• _About this exercise_
In the data below, which lines contain "assign"? List them by copying each one.
─── Exercise material ───
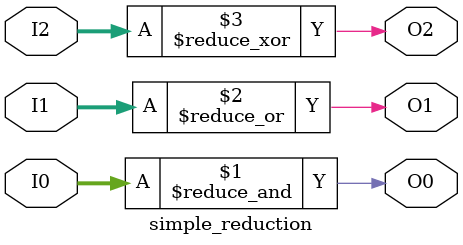
<source format=v>
module simple_reduction(	// <stdin>:1:1
  input  [7:0] I0, I1, I2,
  output       O0, O1, O2);

  assign O0 = &I0;	// <stdin>:3:10, :7:5
  assign O1 = |I1;	// <stdin>:5:10, :7:5
  assign O2 = ^I2;	// <stdin>:6:10, :7:5
endmodule


</source>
───
• _Solution to this task_
  assign O0 = &I0;	// <stdin>:3:10, :7:5
  assign O1 = |I1;	// <stdin>:5:10, :7:5
  assign O2 = ^I2;	// <stdin>:6:10, :7:5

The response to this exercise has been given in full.